Reddit, Google, and the Real Cost of the AI Data Rush

28.07.2024 12:00

Thecut.com

Photo-Illustration: Intelligencer; Photo: Getty Images

As of this past week, the only major search engine that still includes Reddit is Google. You won’t find recent Reddit links in Microsoft’s Bing, or get useful results from the platform on privacy-centric search engine DuckDuckGo. For most people, this change won’t matter much in the short term — most people, after all, use Google, which hovers at somewhere around 90 percent of global search market share, and they can still visit Reddit directly — but it’s a weird one. Reddit is a platform with deep connections to the web, beginning its life as a link aggregator and growing into an online community with more than 80 million daily active users (the more the better). Why, according to a report in 404 Media, is it suddenly battening its hatches?

As is often the case when tech companies are behaving strangely or unpredictably these days, the answer has something to do with AI. Earlier this year, Google entered into a deal with Reddit, reportedly valued at $60 million per year, to license the site’s data for training AI models. In recent months, Google watchers have also noticed an increase in Reddit posts showing up in search results, with user comments ranking highly in a wide range of queries. While these stories are related, they’re also somewhat independent: Google, like others in AI, wants to license data so it can build better models and avoid getting sued; Google users were already adding “Reddit” to search queries as a sort of search quality hack, so the company was in some sense following their lead.
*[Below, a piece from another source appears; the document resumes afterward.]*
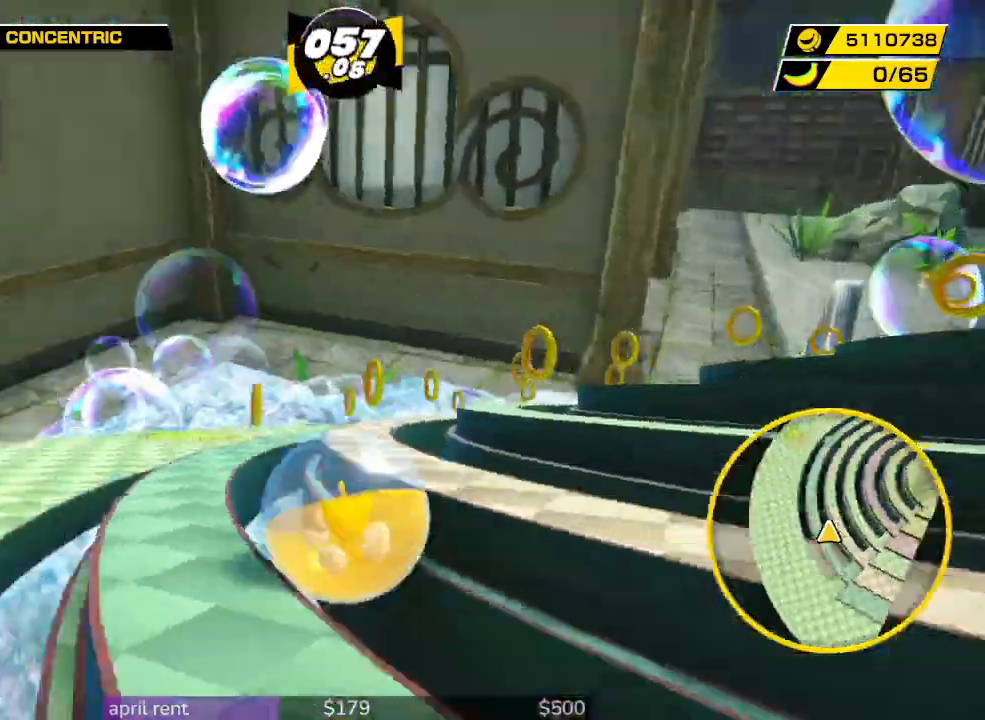
{"buttons": [], "left_stick": "up-right", "right_stick": "center", "button_events": []}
It’s where the two stories overlap that things are starting to break down. Search engines gather relevant and up-to-date information by crawling the web with bots, indexing what they find, and ranking it for relevance to users’ searches. Websites have some control over whether and how this crawling takes place, and there are various reasons they might refuse crawling of part of all of their sites (a private individual might want to keep an old blog online but unsearchable, while a company like Facebook might want Google users to be able to find profiles but not search their contents). For decades, though, crawling was part of a straightforward and mutually beneficial arrangement. Search engines gathered lots of users by offering a useful service; websites allowed and even catered to search engine crawling in order to connect with those audiences.

In the last few years, though, crawling has assumed an additional purpose. Those robots that are indexing your site and reading all your data aren’t just building a search index. They might be building an AI model, too. This, for many websites, is very much not part of the deal. As David Pierce writes at The Verge, the sudden pivot from search index to AI training means that “the basic social contract of the web is falling apart.” A mutually beneficial arrangement is being replaced by an extractive one, driven by frantic and unilateral actions of startups and tech giants alike.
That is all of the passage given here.